Chapell speaks directly to those situations:
“Some people say that you are not praying with sufficient faith if you follow your petitions with, ‘Yet, Lord, not my will but your will be done.’ Others may claim you are hedging your bets or leaving yourself an escape hatch for explaining unanswered prayer. But do not let anyone make you feel guilty or ashamed for praying as Jesus did in the Garden of Gethsemane.” (pg. 52)
Jesus does say, “Therefore I tell you, whatever you ask for in prayer, believe that you have received it, and it will be yours” (Mark 11:23–24), but this is not the only thing Scripture teaches on prayer. Those words assume that we are praying in accordance with the will of God and that we are trusting what it means to pray in Jesus’ name.
So to say, “Yet Lord, not my will but your will be done,” is not an escape hatch for doubt.
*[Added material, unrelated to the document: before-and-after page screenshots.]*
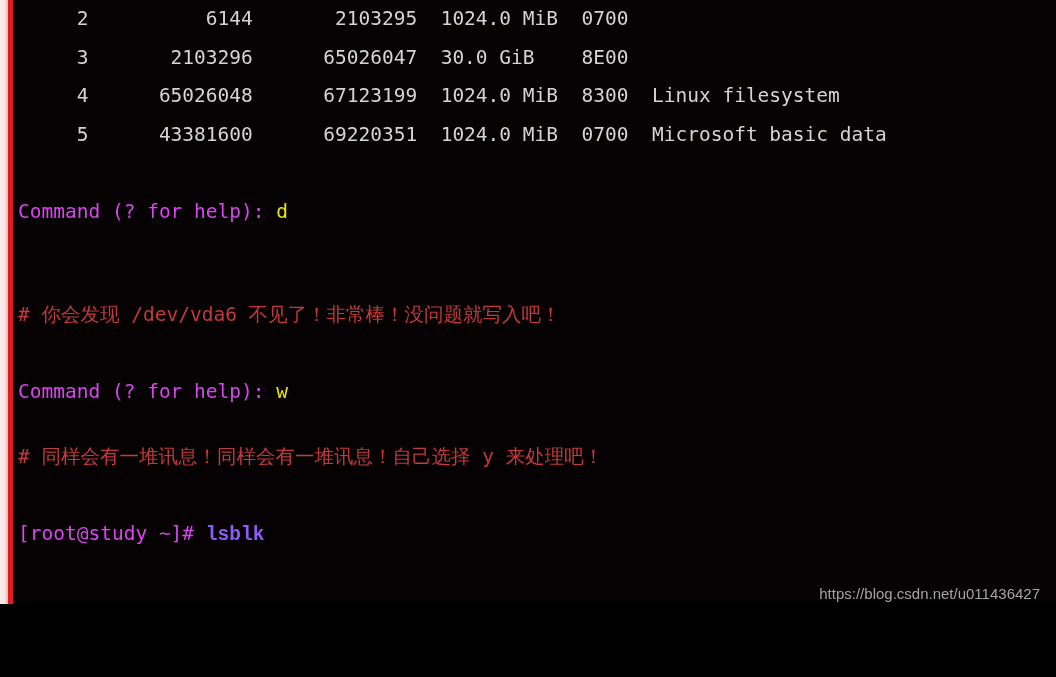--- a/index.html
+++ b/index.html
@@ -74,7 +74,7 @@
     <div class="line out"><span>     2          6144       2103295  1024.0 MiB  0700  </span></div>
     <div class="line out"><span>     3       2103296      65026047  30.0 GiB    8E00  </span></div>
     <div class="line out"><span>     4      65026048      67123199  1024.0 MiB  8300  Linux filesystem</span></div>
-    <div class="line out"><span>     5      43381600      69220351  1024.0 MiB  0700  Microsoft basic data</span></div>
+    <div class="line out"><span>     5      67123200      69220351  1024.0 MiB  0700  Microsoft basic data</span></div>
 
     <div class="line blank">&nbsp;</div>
It is an expression of trust. It is trusting that Jesus knows our needs better than we do.
Prayer is not telling God what we need and what He has to do about it. Prayer is bringing our faith before our God and trusting Him to provide the good gift that we need.
2. Prayer is Creative
Prayer is done by the Spirit of God, stirring within us what we need to pray for and bringing those prayers before the Father through the work of Jesus to accomplish the will of God. From beginning to end, God is at work in the process.
Our God is a creating God. He created the universe that we see, and He is actively, through the work of the Son and the Spirit, recreating and renewing the world.
Chapell captures this with striking language:
“When we speak to God, his words in us create the world before us in which he is working. As God once created the living world by the word that he spoke (Ps. 33:9; John 1:1–3), he now re-creates the world in which we live by speaking his words through us (1 John 2:14; Rev. 19:13–16). We become co-creators of this new world order by virtue of the Word of God in us that by his Spirit is working all things together for our good (Rom. 8:28, 32).” (pg. 177)
That is strong language, but it is meant to be.
We are co-creating when we pray, not as creators alongside God in equality, but as those who are being brought into His work. God is the Creator, and we are His creatures, yet in His kindness He allows us to participate in what He is doing, shaping both our hearts and the world around us according to His will.
We are like the child of an artist who is allowed to join in the brush strokes, or the son in the workshop who is invited to hammer in the final nail. The work belongs to the Father, but the joy of participation is given to the child.
I hope you find these two truths helpful as you pray today.
You are trusting the One who holds the universe with every burden you lay at His feet, and you are being drawn into His work by your Father, the all-creating One.